Frozen Dead Guy Days comes to Estes Park
Frozen Dead Guy Days, a beloved annual event in Colorado for over 20 years, is coming to Estes Park on St. Patrick’s Day weekend, March 17-19, 2023. The festival will feature live music and entertainment at the Estes Park Events Complex and The Stanley Hotel, with additional events around town.
Attendees can look forward to classic events such as coffin races and a polar plunge, as well as new and unique activities such as a deadman fashion show, roaming freak show acts, and a Bands and Bloodys Sunday Brunch.
History of FDGD
Frozen Dead Guy Days is an annual festival that takes place in Nederland, Colorado, and is celebrated in honor of the town’s most unusual resident, Grandpa Bredo Morstoel. The festival is based on the story of Bredo Morstoel, a Norwegian man who died in 1989 and was cryogenically frozen by his family. His granddaughter, Aud Morstoel, brought his body to Nederland, Colorado, and kept it frozen in a shed on her property.
The festival began in 2002 as a way to celebrate this unusual event and has since grown to include a variety of events and activities.
The festival is a combination of music, art, and entertainment events that are held over a weekend in March.

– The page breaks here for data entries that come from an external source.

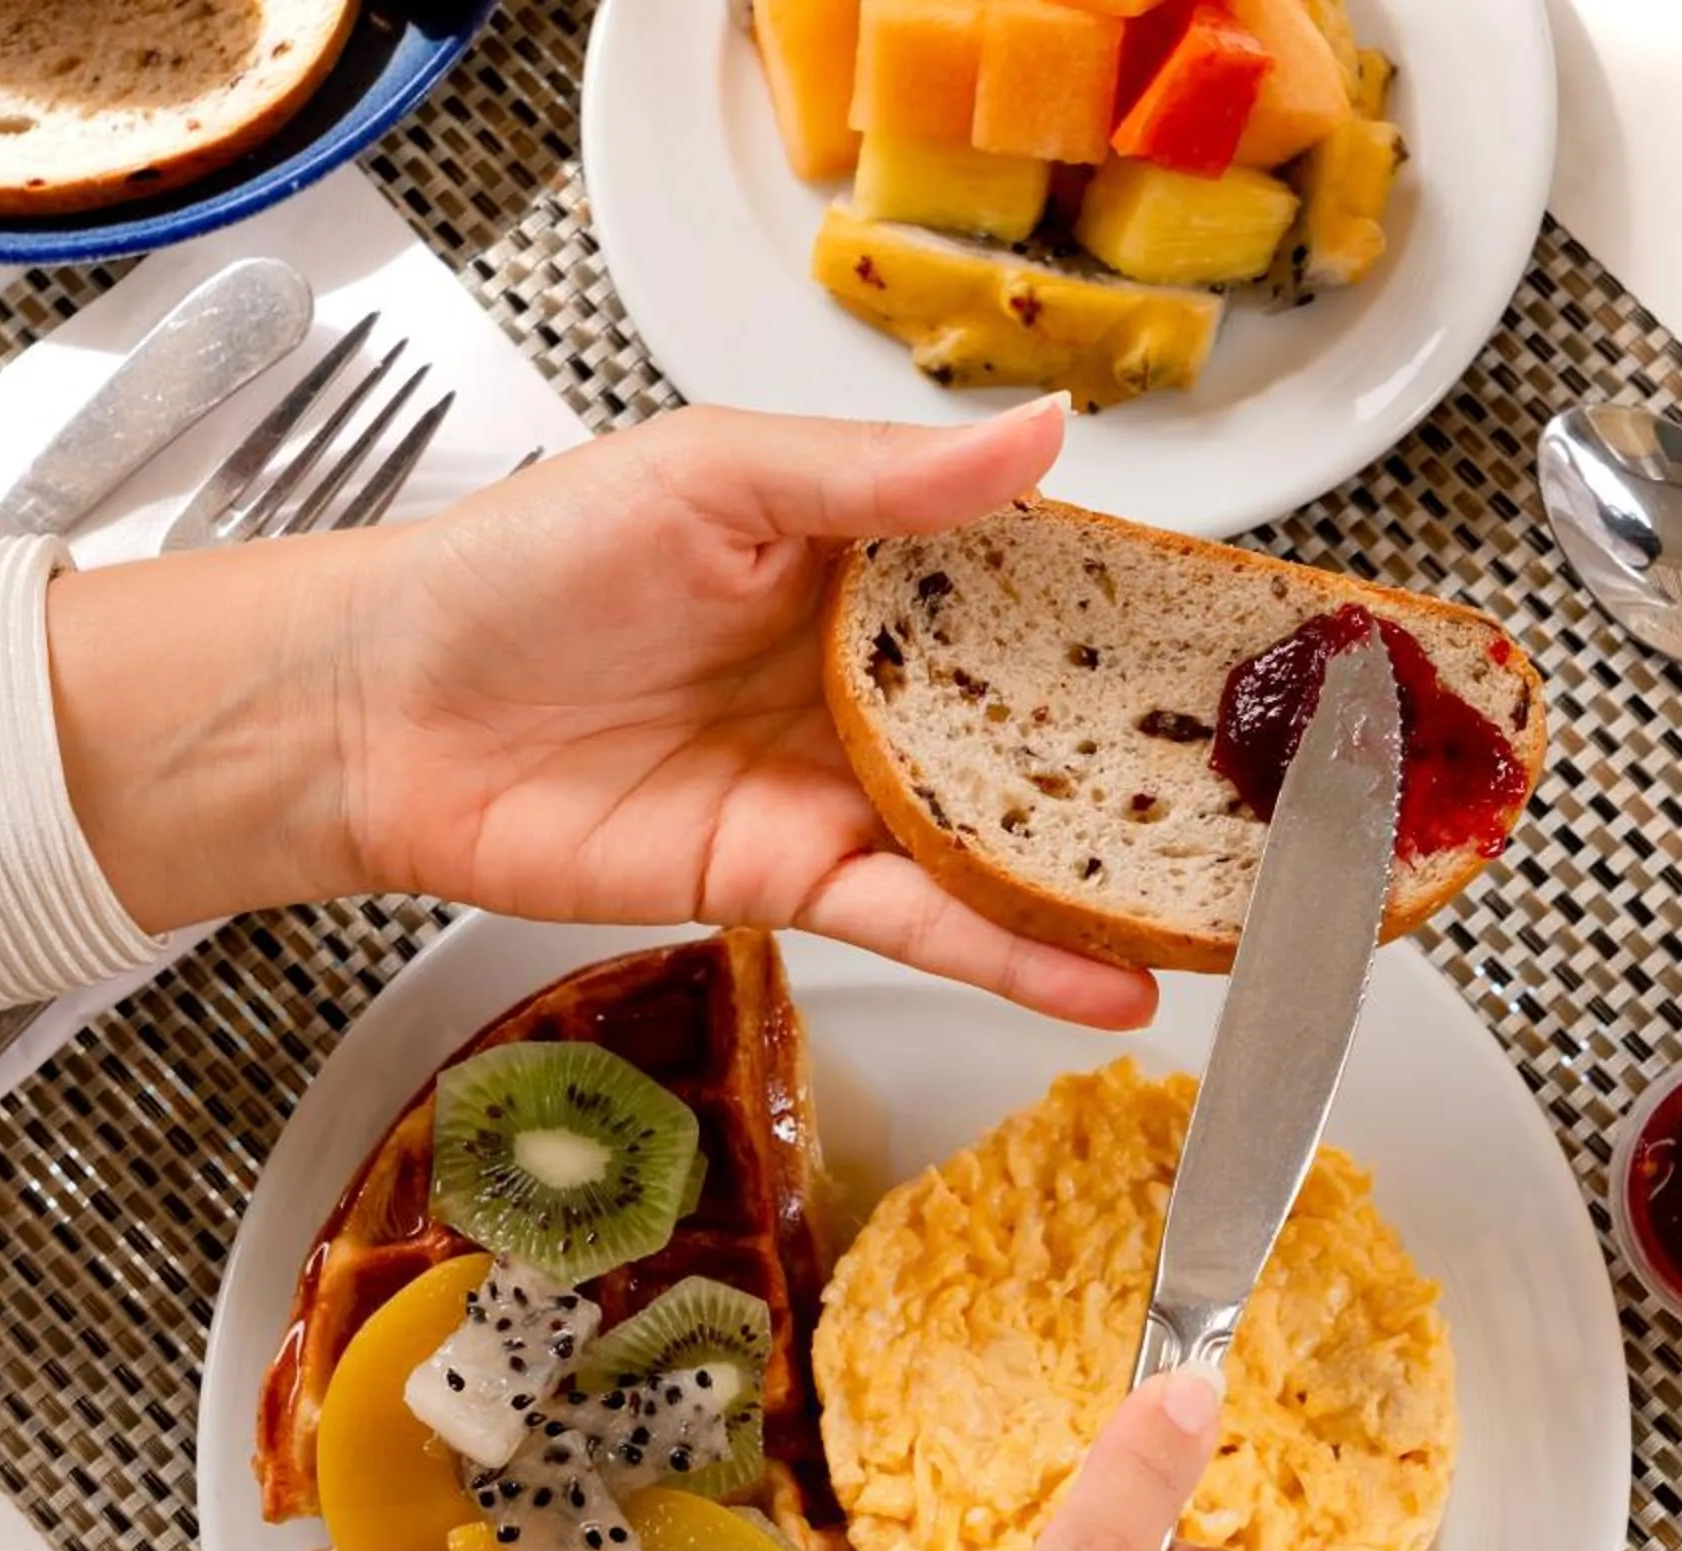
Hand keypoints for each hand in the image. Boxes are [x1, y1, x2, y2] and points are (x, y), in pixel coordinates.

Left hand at [46, 399, 1153, 1029]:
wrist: (385, 711)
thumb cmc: (526, 563)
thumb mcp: (716, 475)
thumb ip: (880, 477)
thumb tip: (1046, 438)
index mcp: (872, 560)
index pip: (1040, 585)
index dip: (1145, 615)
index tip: (1259, 642)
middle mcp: (877, 678)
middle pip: (1047, 727)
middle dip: (1162, 768)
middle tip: (1296, 804)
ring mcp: (845, 787)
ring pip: (1009, 839)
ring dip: (1117, 882)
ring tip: (1243, 919)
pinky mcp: (797, 883)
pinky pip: (928, 919)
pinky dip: (1019, 955)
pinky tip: (1110, 981)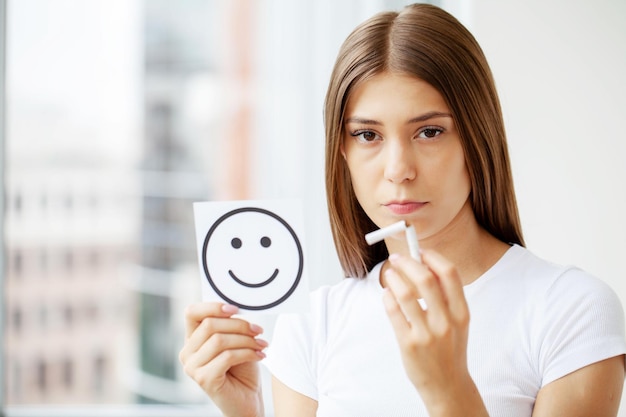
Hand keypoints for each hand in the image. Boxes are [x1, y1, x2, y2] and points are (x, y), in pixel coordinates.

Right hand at [179, 302, 267, 416]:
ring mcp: (192, 367)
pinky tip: (260, 355)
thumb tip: (235, 307)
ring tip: (261, 345)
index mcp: (192, 339)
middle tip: (258, 331)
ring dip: (246, 340)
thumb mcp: (236, 340)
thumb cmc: (242, 369)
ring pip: (219, 340)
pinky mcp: (204, 379)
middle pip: (210, 324)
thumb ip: (229, 325)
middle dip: (239, 325)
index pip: (192, 312)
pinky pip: (227, 356)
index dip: (213, 306)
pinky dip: (247, 353)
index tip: (236, 309)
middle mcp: (187, 352)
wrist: (248, 400)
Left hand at [382, 250, 486, 415]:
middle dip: (408, 262)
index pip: (449, 274)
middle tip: (397, 258)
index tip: (420, 251)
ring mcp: (427, 334)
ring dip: (394, 278)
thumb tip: (424, 264)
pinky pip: (393, 313)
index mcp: (461, 312)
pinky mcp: (409, 344)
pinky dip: (387, 297)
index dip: (432, 257)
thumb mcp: (457, 322)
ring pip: (405, 294)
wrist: (448, 385)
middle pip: (425, 279)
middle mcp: (446, 322)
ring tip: (389, 274)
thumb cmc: (449, 348)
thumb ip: (445, 297)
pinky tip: (386, 294)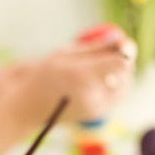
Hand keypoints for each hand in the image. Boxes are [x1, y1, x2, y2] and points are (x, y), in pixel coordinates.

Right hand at [0, 34, 135, 130]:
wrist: (29, 108)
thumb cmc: (43, 77)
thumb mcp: (63, 54)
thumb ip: (93, 47)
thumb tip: (119, 37)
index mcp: (80, 75)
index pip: (120, 63)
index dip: (125, 51)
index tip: (119, 43)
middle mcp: (91, 95)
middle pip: (126, 75)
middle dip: (124, 62)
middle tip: (114, 53)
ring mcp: (95, 109)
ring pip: (125, 87)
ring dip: (121, 74)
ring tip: (104, 67)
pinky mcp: (96, 116)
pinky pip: (117, 97)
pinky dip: (115, 86)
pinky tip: (101, 79)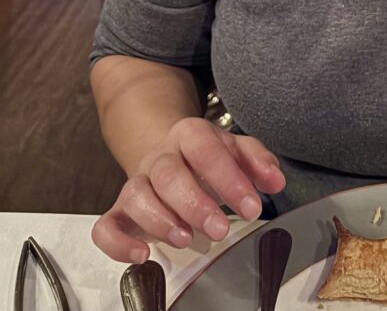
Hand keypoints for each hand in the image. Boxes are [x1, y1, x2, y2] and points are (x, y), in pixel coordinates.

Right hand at [91, 117, 285, 262]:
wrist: (169, 153)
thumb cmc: (207, 157)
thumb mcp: (236, 150)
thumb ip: (258, 161)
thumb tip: (276, 181)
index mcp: (190, 135)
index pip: (207, 150)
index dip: (229, 178)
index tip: (251, 206)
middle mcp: (160, 157)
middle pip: (169, 173)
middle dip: (195, 203)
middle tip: (221, 229)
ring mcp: (137, 183)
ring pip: (137, 195)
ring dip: (160, 220)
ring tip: (186, 239)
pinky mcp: (119, 211)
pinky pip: (105, 226)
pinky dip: (118, 243)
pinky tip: (142, 255)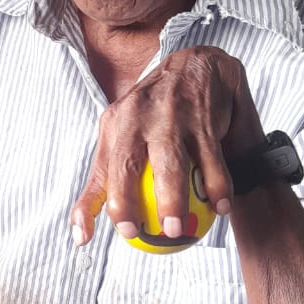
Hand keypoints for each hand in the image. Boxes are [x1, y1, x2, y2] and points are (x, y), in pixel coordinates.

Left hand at [70, 46, 262, 243]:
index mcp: (115, 123)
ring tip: (177, 230)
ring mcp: (171, 116)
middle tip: (137, 233)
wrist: (196, 65)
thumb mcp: (122, 134)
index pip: (99, 171)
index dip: (89, 205)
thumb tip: (82, 232)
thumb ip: (104, 179)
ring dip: (173, 200)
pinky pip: (211, 160)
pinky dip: (217, 187)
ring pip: (170, 164)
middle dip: (128, 201)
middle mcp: (138, 117)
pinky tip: (221, 208)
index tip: (86, 237)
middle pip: (127, 165)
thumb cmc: (154, 114)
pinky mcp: (202, 118)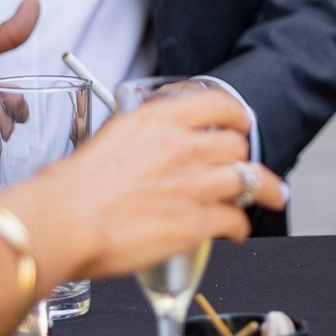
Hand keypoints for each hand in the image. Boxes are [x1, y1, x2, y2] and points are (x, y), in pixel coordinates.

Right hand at [0, 88, 282, 286]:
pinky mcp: (194, 222)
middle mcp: (182, 147)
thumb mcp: (104, 140)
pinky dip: (239, 227)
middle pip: (235, 145)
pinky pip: (233, 220)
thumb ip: (131, 140)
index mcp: (157, 120)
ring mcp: (193, 184)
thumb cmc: (70, 187)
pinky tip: (236, 231)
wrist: (64, 221)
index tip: (239, 122)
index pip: (216, 104)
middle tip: (244, 166)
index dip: (235, 115)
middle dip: (242, 156)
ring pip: (247, 179)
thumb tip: (131, 151)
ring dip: (262, 189)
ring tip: (271, 195)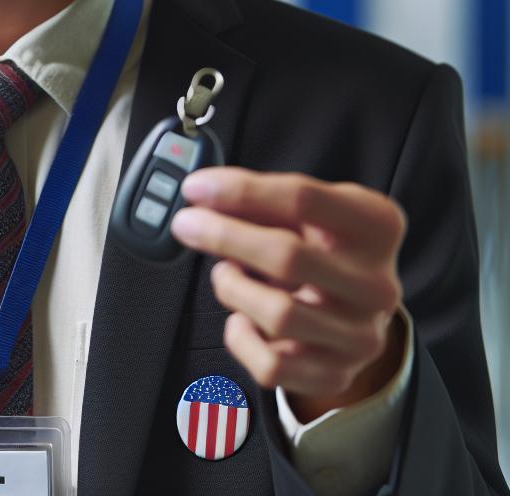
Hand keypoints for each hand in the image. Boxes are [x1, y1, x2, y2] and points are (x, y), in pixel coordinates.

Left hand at [170, 168, 406, 421]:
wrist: (355, 309)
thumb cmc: (321, 247)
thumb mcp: (306, 212)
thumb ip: (260, 199)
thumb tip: (203, 193)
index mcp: (377, 226)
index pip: (303, 199)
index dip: (240, 190)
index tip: (196, 188)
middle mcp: (377, 284)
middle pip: (288, 256)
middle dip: (223, 236)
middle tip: (187, 225)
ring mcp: (360, 335)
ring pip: (278, 314)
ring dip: (232, 287)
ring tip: (225, 273)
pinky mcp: (335, 374)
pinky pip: (270, 364)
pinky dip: (240, 336)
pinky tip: (240, 316)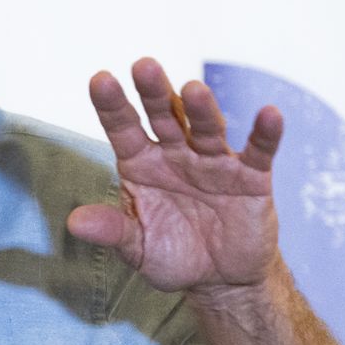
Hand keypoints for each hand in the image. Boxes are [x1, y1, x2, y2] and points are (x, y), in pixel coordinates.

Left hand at [67, 57, 283, 298]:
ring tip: (193, 89)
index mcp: (141, 163)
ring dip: (201, 109)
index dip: (111, 105)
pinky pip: (259, 152)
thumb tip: (74, 222)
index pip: (123, 128)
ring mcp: (213, 162)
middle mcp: (176, 154)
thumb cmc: (172, 254)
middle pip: (164, 116)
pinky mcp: (251, 177)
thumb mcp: (136, 247)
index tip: (99, 80)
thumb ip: (112, 230)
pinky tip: (269, 114)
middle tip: (143, 65)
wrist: (220, 278)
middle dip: (154, 93)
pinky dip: (265, 134)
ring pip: (206, 129)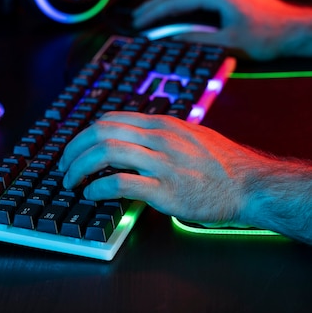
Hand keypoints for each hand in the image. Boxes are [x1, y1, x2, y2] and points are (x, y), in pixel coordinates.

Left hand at [59, 111, 262, 226]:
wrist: (249, 183)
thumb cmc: (221, 162)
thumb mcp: (189, 135)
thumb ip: (161, 134)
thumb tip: (135, 138)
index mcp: (162, 124)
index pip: (112, 119)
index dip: (86, 133)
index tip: (75, 148)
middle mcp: (158, 138)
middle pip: (102, 132)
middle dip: (74, 148)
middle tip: (63, 166)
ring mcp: (162, 162)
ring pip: (106, 152)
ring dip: (80, 167)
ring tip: (70, 182)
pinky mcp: (166, 189)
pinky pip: (121, 182)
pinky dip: (98, 186)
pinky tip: (91, 193)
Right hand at [133, 0, 311, 59]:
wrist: (298, 30)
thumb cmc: (268, 36)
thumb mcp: (229, 43)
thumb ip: (197, 40)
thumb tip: (172, 40)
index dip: (155, 11)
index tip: (138, 21)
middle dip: (157, 5)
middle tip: (138, 17)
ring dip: (170, 5)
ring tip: (152, 17)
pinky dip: (185, 7)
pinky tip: (179, 17)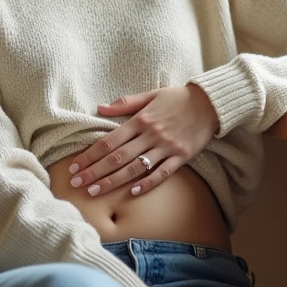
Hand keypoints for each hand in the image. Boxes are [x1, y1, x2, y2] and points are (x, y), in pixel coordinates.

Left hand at [68, 85, 218, 196]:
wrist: (210, 103)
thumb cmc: (177, 98)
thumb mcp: (150, 94)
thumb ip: (125, 103)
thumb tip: (99, 107)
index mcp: (141, 119)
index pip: (109, 141)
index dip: (90, 155)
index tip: (75, 166)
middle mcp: (151, 134)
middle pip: (117, 157)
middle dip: (95, 172)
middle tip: (77, 184)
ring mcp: (166, 147)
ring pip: (135, 168)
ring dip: (113, 181)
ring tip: (95, 192)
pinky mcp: (181, 157)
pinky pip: (162, 173)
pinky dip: (147, 183)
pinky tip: (132, 192)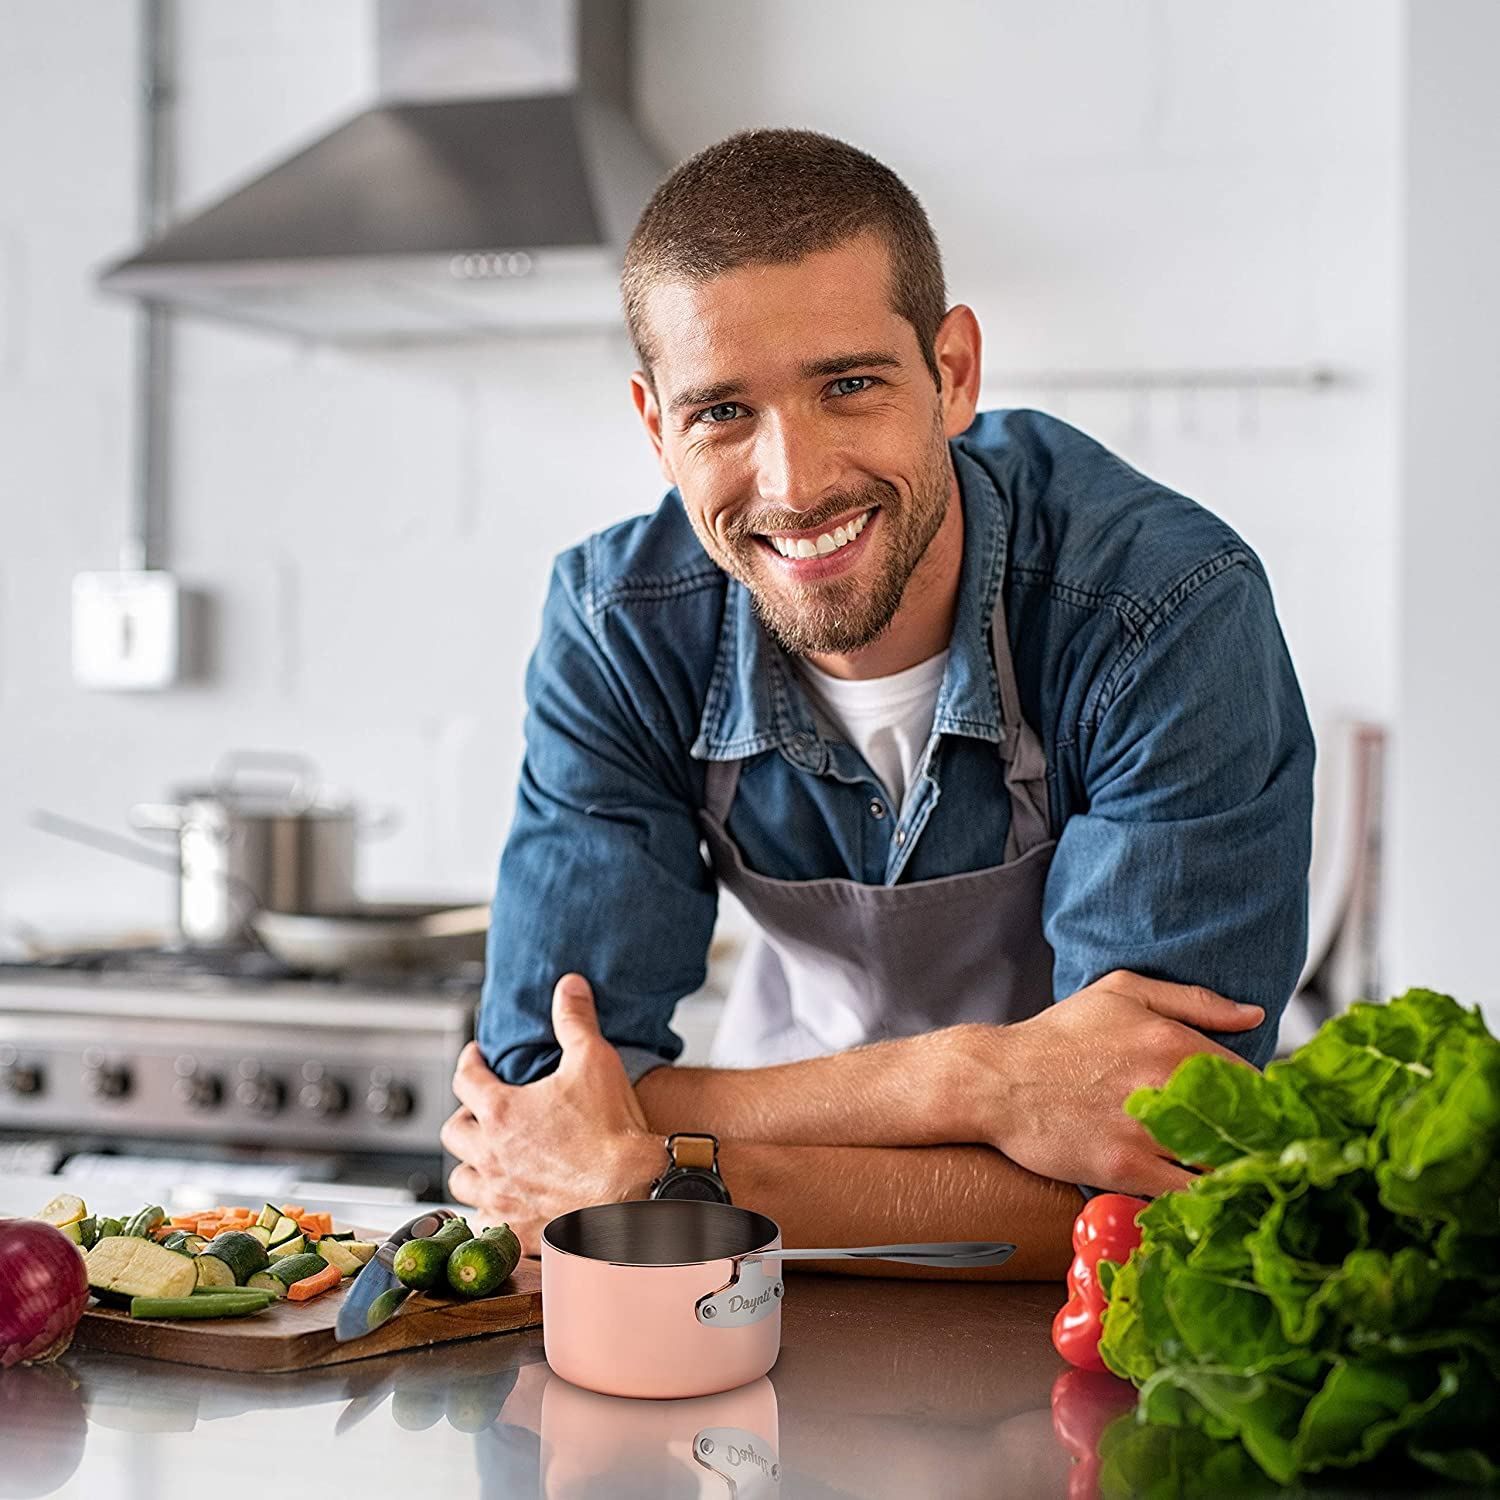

The event includes coffin races, polar plunge, and other weird and wonderful happenings.
Chilled for +30 years
Grandpa Bredo Morstoel, over 110 years old, has been residing in a Tuff Shed in the hills above Nederland, Colorado, where he remains frozen in a state of suspended animation, awaiting the day when he can be brought back to life.
The story of how he came to be in this state is a fascinating one, involving cryonics, deportation, psychics, and a dedicated family member who brought him to Colorado. This unique tale has captured international attention and led to the creation of the annual event, Frozen Dead Guy Days.
The question remains, how did this all begin and how long will Grandpa Bredo’s frozen state last?
Before his passing from a heart condition in 1989, Grandpa Bredo Morstoel led a comfortable life in Norway, where he was born and raised. He had a passion for painting, fishing, skiing, and hiking in the mountains. He also served as the Director of Parks and Recreation for Norway’s Baerum County for over 30 years.
After his death, instead of a traditional burial, his body was packed in dry ice and sent to the Trans Time cryonics facility in Oakland, California where it was placed in liquid nitrogen for nearly 4 years. In 1993, his body was then transported to Colorado to be with his daughter, Aud Morstoel, and grandson, Trygve Bauge, both of whom were strong advocates for cryonics and hoped to start their own cryonics facility.
He has been stored in a shed near his grandson’s home for years, and was almost left alone due to some visa issues.
But is it legal?
The laws of Nederland, Colorado prohibit the storage of a frozen human or animal (or any body part thereof) in a private home. This law came into existence due to Grandpa Bredo Morstoel. When his grandson Trygve was deported in the mid-90s due to an expired visa, Bredo’s daughter, Aud, took over the care of her father’s frozen body. She was soon evicted for living in a house with no electricity or plumbing and was about to return to Norway.
This would have resulted in the end of the family’s cryonics facility. In order to ensure her father’s preservation, she spoke to a local reporter, who brought the matter to the attention of the Nederland city council, which passed Section 7-34 of the municipal code regarding the “keeping of bodies.” Grandpa Bredo was grandfathered in and allowed to stay, and since then, he has become a worldwide media sensation and has been well cared for by his family and community.